First, what’s disappeared over those 63 years?
“Certain diseases of early infancy” for one thing, and tuberculosis for another. Neither of those two make even the top 15 in 2013. That diseases of early infancy was the number 5 killer of Americans in 1950 should give us pause to think about how much better life is now than it was back then.
This is not even the bad old days of the 19th century or earlier. This is within the lifetimes of a good number of living Americans.
The near-eradication of tuberculosis is another huge gain for life today. Even the flu and pneumonia are half as likely to kill you today as in 1950. And of course the overall death rate is down from 963.8 to 821.5 per 100,000. Fewer people dying in general is a good thing too.
Heart disease and cancer remain at the top of the list, but heart disease death rates have been cut almost in half and the stroke rate is down. Diabetes and cancer are both up, the former being unfortunate but controllable for those who know they have it.
Cancer, of course, has risen because everything else has fallen. The more we conquer other causes of death, the longer we live and the more likely we are to die of cancer. Or, it should be noted, of Alzheimer’s disease. The shift over these 63 years is a movement from diseases that killed us prematurely to ones that kill us in our old age. Even diabetes is, arguably, a disease of affluence.
Nonetheless, age-adjusted cancer rates have been falling since the early 1990s, and survival rates are up.
The death rate from accidents has fallen as well, suggesting our world is safer today. The rate of death from car accident is particularly noteworthy, having fallen from 27.1 to (according to the Insurance Institute for Highway Safety) 10.3 per 100,000 people in 2013. If you account for the vast increase in the number of miles people drive, you are much less likely to die of a car crash today than in 1950.
Lastly, note what’s missing on both lists: murder. According to the FBI’s Uniform Crime Reports, the murder rate per 100,000 in the US in 1950 was 4.6. In 2013 it was 4.5. So nostalgia for the 1950s can’t even use an increase in violent death as an argument for the good old days.

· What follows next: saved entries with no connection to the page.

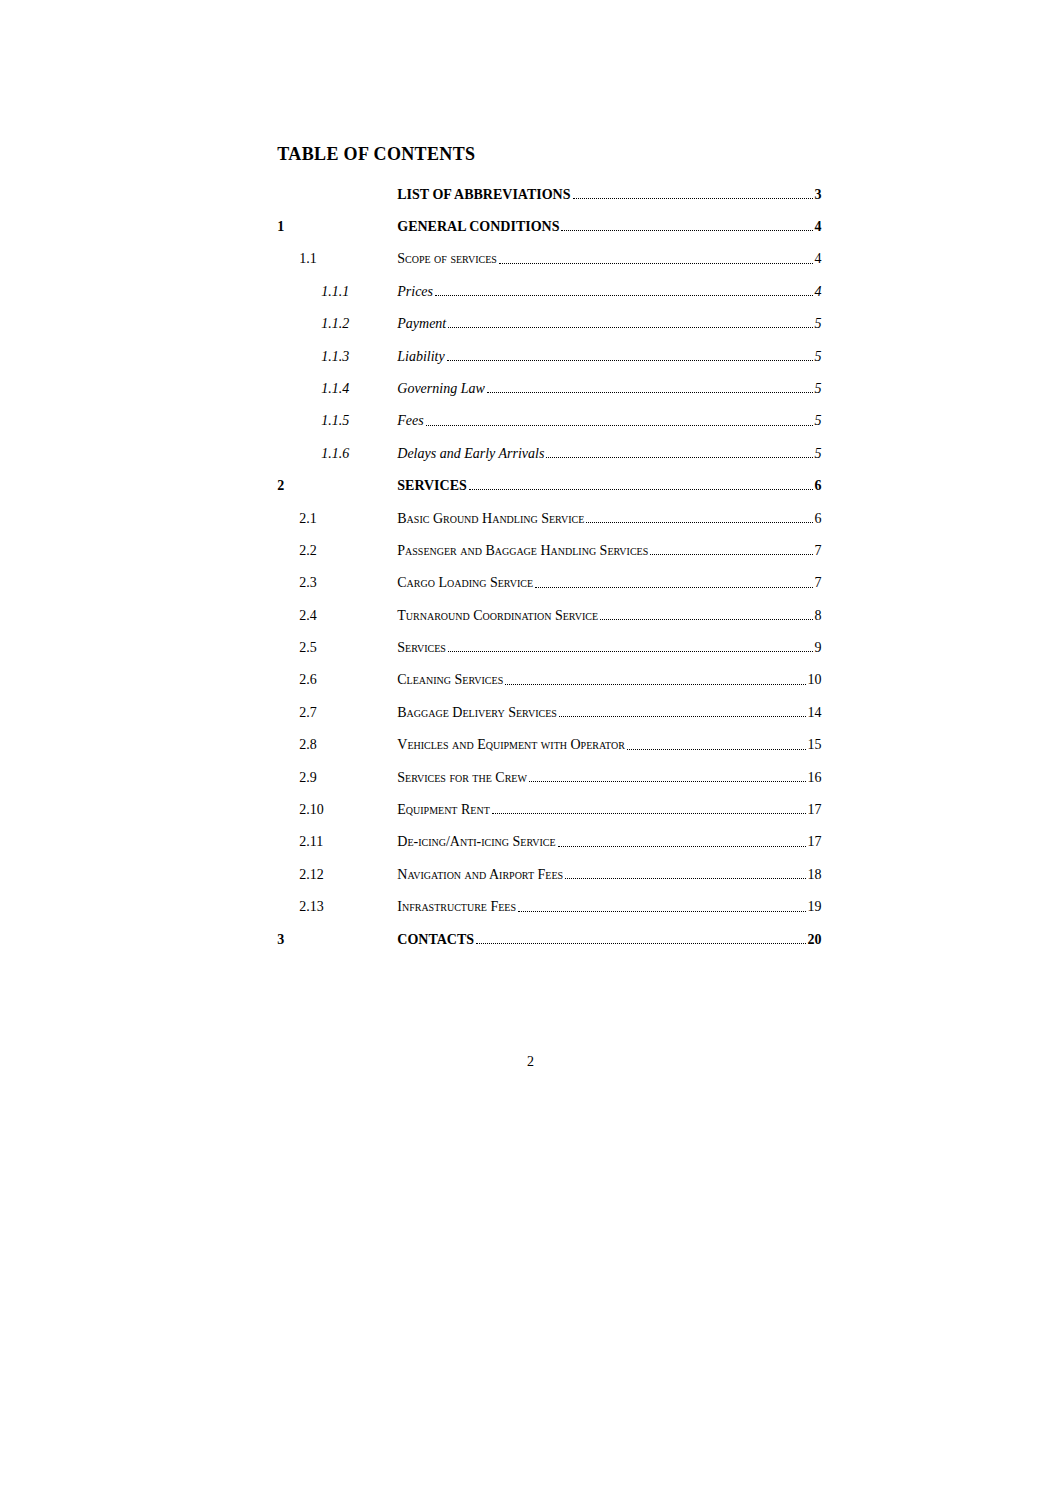Table of Contents
| | LIST OF ABBREVIATIONS 3 |
| 1 | GENERAL CONDITIONS 4 |
| 1.1 | Scope of services 4 |
| 1.1.1 | Prices 4 |
| 1.1.2 | Payment 5 |
| 1.1.3 | Liability 5 |
| 1.1.4 | Governing Law 5 |
| 1.1.5 | Fees 5 |
| 1.1.6 | Delays and Early Arrivals 5 |
| 2 | SERVICES 6 |
| 2.1 | Basic Ground Handling Service 6 |
| 2.2 | Passenger and Baggage Handling Services 7 |
| 2.3 | Cargo Loading Service 7 |
| 2.4 | Turnaround Coordination Service 8 |
| 2.5 | Services 9 |
| 2.6 | Cleaning Services 10 |
| 2.7 | Baggage Delivery Services 14 |
| 2.8 | Vehicles and Equipment with Operator 15 |
| 2.9 | Services for the Crew 16 |
| 2.10 | Equipment Rent 17 |
| 2.11 | De-icing/Anti-icing Service 17 |
| 2.12 | Navigation and Airport Fees 18 |
| 2.13 | Infrastructure Fees 19 |
| 3 | CONTACTS 20 |
2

Life today isn’t perfect. There are ways we could improve this comparison even more. But if you want to talk about health and medicine and get beyond the obvious increase in life expectancy, you have to consider data like these.
Death sucks, but when death increasingly comes from diseases of old age like cancer and Alzheimer’s, rather than the diseases of infancy, or infectious killers like tuberculosis, or even the age-independent accidental deaths, we should call that progress.
When we cut the death rate for the number one killer in half, that’s progress too. The medicines we have that did not exist then are a big part of that, and those should count as progress, even if we have to spend on them in ways we did not before.
Why anyone would want to go back to a world where the diseases of infancy and tuberculosis were top 10 killers and where you were twice as likely to die of heart disease is not at all clear to me. Spending pennies a day on my metoprolol and dyazide to control my blood pressure seems like the bargain of the century.